After initial contact, maneuver the pipette diagonally to ensure the leading edge makes contact and can generate a seal. Apply negative pressure with the pneumatic transducer and hold it. In the patch clamp software, click on the Play button on the toolbar to monitor the VR signal.
Ensure that the VR recording is being achieved once motor neuron activity with Wells stereotyped burst signal dynamics are observed. Fill the afferent recording electrode with 30 microliters of extracellular solution and insert it into the right head stage pipette holder. Then lower it into the dish solution while applying positive pressure produced by a pneumatic transducer.
Locate the electrode and bring the electrode tip over the specimen. Using a micromanipulator, lower the afferent electrode tip until it is holding position above the cleithrum. Increase the magnification to 40 times immersion and locate the intersection of the posterior lateral line nerve and cleithrum.
Bring the electrode tip over the afferent ganglion and lower the pipette until the tip contacts the epithelium. Gently, maneuver the electrode so that the entire tip circumference contacts the afferent ganglion. Apply negative pressure with the pneumatic transducer and hold it.
After clicking Play in the patch clamp software, ensure that the whole cell loose patch recording of afferent neurons is achieved when spikes occur spontaneously roughly every 100 to 200 milliseconds. Once afferent neuron and motor neuron activity are both detected, click on the Record button on the toolbar in peak clamp 10 to capture simultaneous gap free recordings in both the channels. Perform data pre-processing as described in the text manuscript.

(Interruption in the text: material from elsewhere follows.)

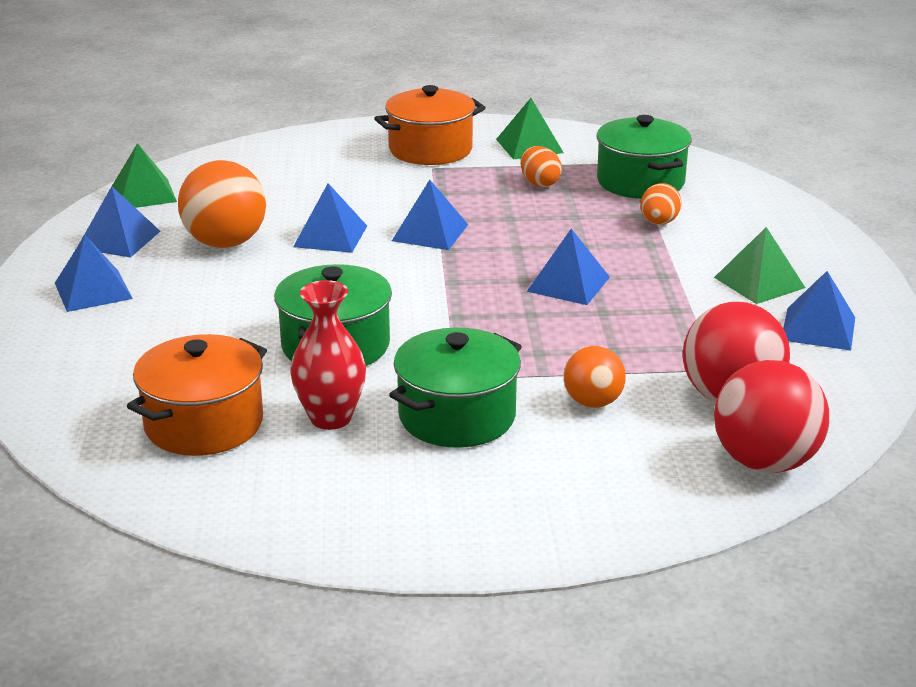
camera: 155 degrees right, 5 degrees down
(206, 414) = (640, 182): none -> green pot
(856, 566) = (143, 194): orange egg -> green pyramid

Using this gap-free recording protocol, the real-time activity of afferent and VR neurons can be measured simultaneously. Custom written, pre-processing scripts generate plots to assist in visualization of spike detection using parameters such as threshold, minimum duration and minimum interspike interval. Isolated signals were obtained by adjusting the lower bound and upper bound detection variables in the pre-processing script.
Ventral roots spike detection follows identical parameters with additional inputs. Bursts within a motor command are defined by a minimum of two spikes within 0.1 milliseconds lasting for five milliseconds at least and delineated by a minimum of three bursts with interburst intervals of less than 200 milliseconds Pre-processing scripts will overlay sections of afferent activity entered on a well-defined period of interest. In this case, mean spontaneous activity shows dramatic changes in response to the onset of motor activity depicted on the X-axis as time equal to zero.

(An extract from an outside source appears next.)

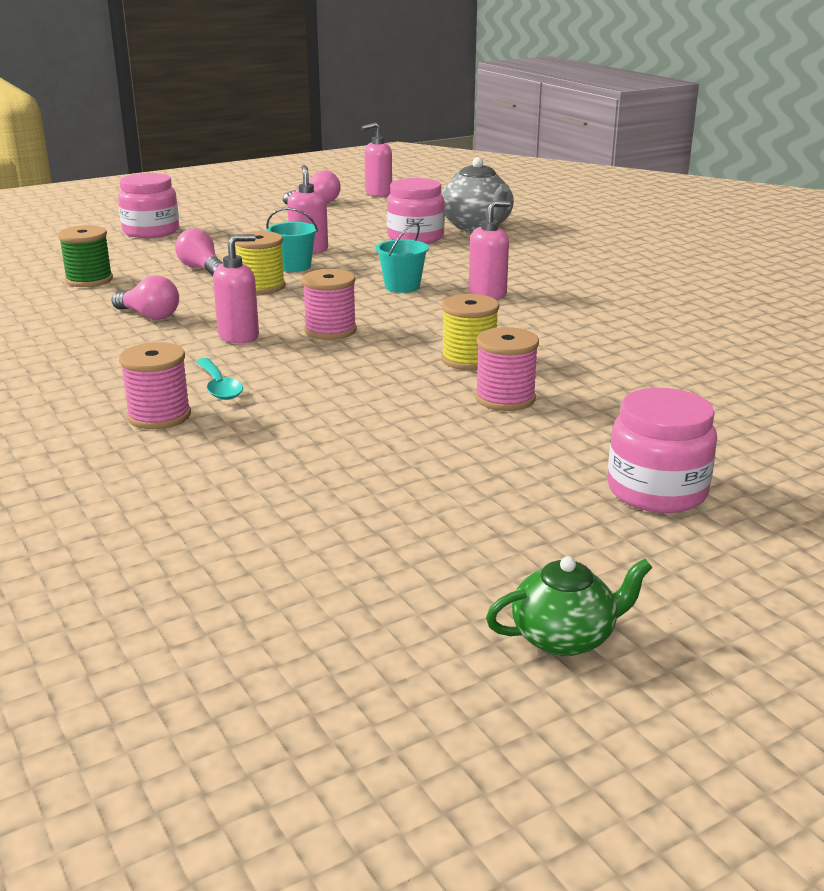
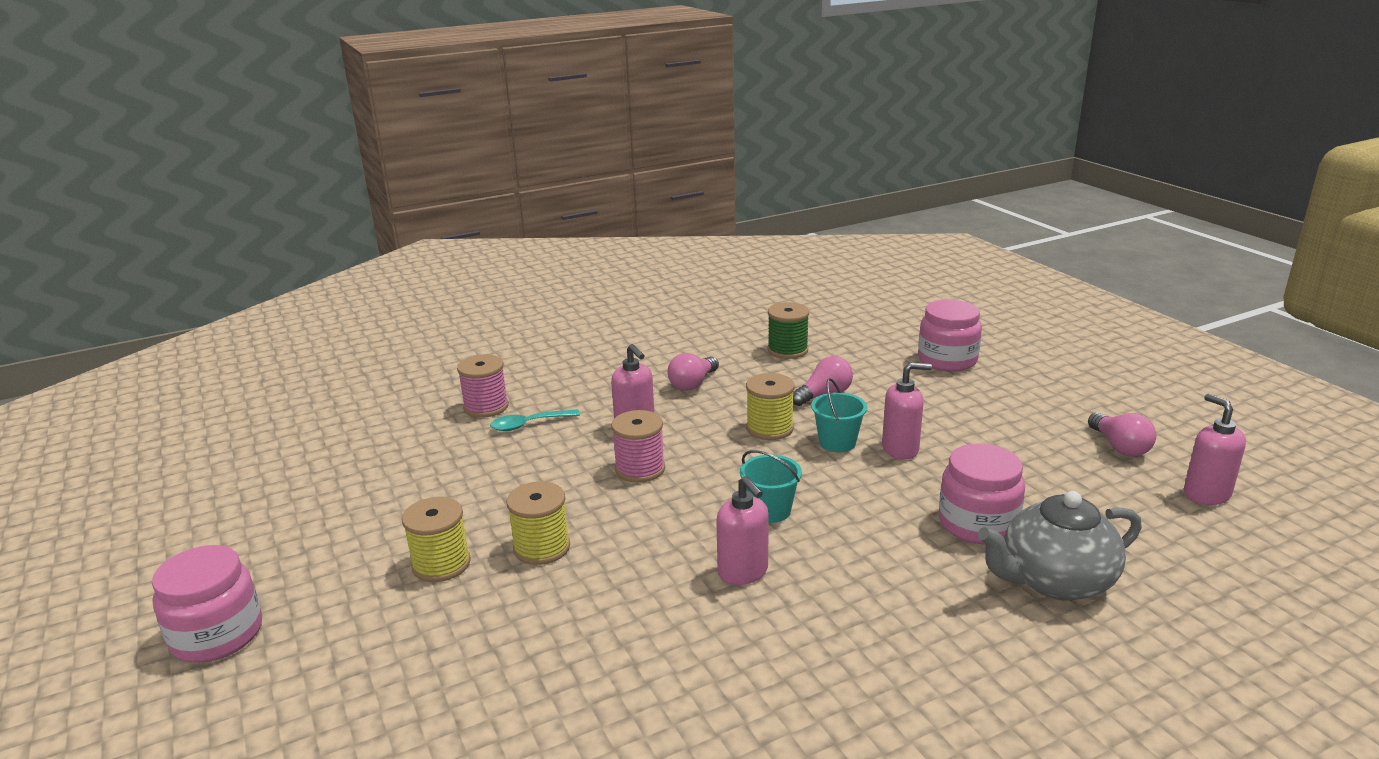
camera: 95 degrees right, 0 degrees up
(505, 398) = (441, 564): pink spool -> yellow spool
(565, 637) = (87, 563): green teapot -> none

Significant differences were detected in afferent spike rates between pre-swim spike rates and spike rates of both swim and post-swim periods. Afferent spike rates were negatively correlated with swim duration. There is no correlation detected between relative spike rate and swim frequency.

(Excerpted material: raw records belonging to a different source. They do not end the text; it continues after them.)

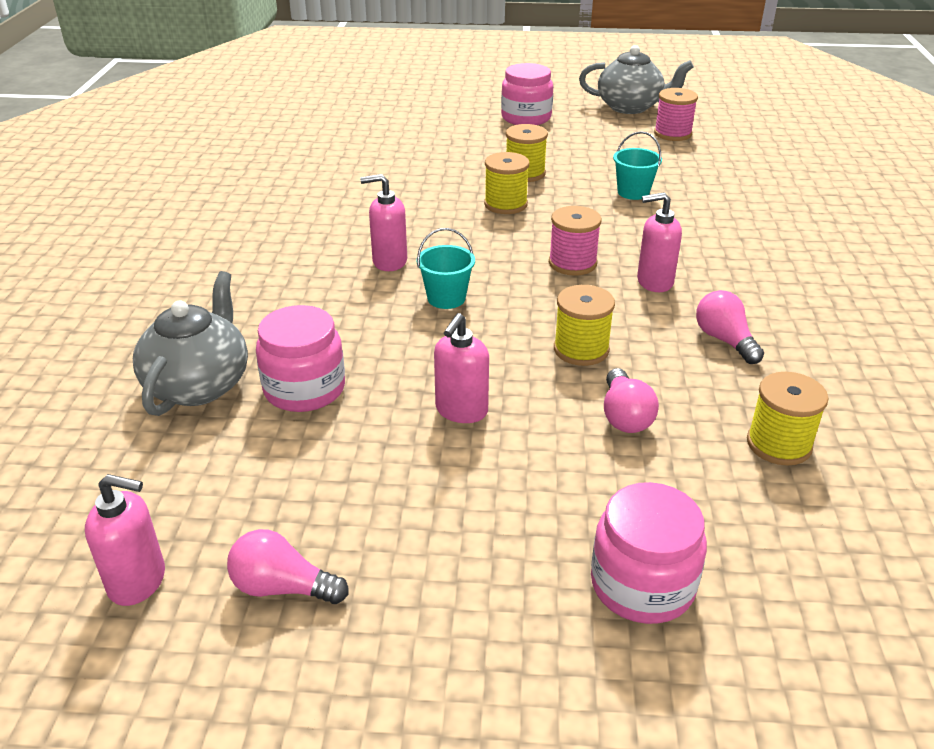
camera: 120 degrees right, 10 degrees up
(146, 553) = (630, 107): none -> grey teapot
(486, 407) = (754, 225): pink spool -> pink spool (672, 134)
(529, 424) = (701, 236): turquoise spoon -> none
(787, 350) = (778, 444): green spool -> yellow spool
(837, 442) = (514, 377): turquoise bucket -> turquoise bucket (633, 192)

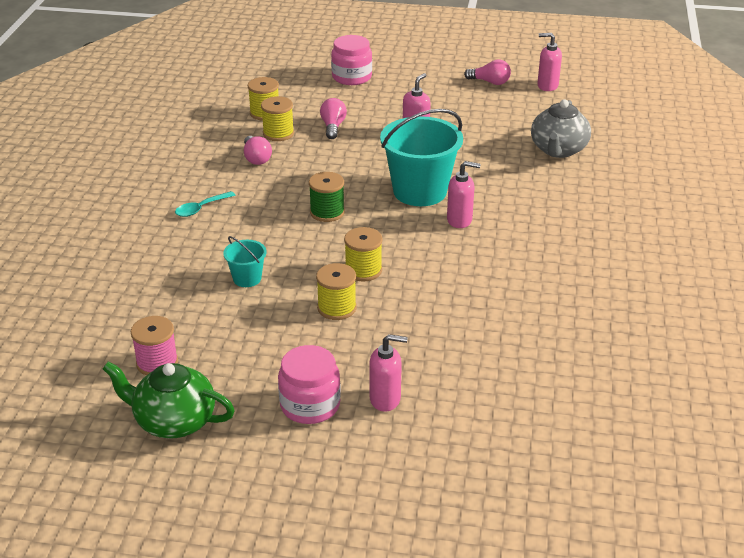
camera: 175 degrees left, 0 degrees up
(304, 389) = (499, 145): pink jar -> none
(446, 298) = (420, 191): turquoise bucket -> turquoise bucket, size x2.12
(572, 263) = (327, 212): pink spool -> green spool
(581, 349) = (343, 157): yellow spool -> yellow spool (278, 133)
(630, 107) = (174, 421): grey teapot -> green teapot
(654, 282) = (277, 196): pink soap dispenser -> pink soap dispenser (385, 399)
(747, 260) = (201, 208): none -> turquoise spoon

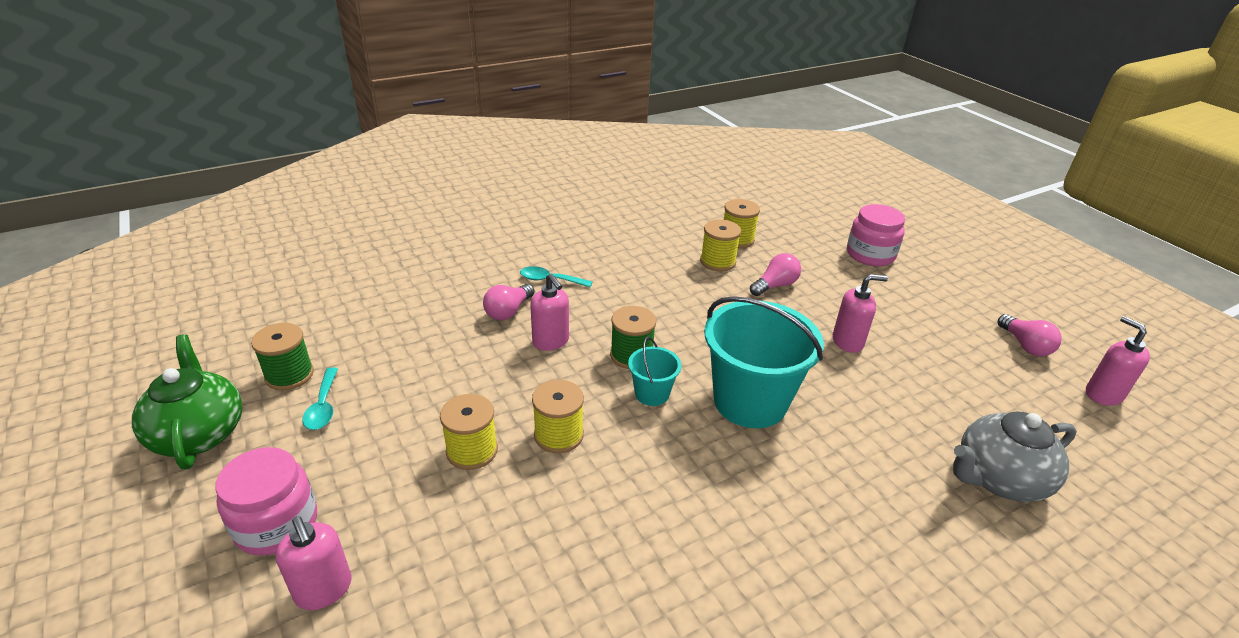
camera: 50 degrees right, 0 degrees up
(157, 363) = (289, 375): pink spool -> green spool
(215, 356) = (323, 406): none -> turquoise spoon
(247, 278) = (468, 361): turquoise bucket -> turquoise bucket (652, 393)
(256, 158) = (663, 270): pink light bulb -> pink light bulb (508, 311)
(459, 220) = (737, 465): pink soap dispenser -> pink soap dispenser (551, 341)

Animal health is the most important thing when trying to attempt this procedure. It is crucial to monitor fast blood flow to not only ensure animal welfare but also increase the likelihood of neural recording success. By leveraging genetic tools available in Zebrafish, This electrophysiology protocol can be complimented by transgenic lines to powerfully investigate anatomical and functional circuit connectivity in hair cell systems and beyond.
This simplified modification of the patch clamp technique allows us to monitor how sensory systems function in vivo.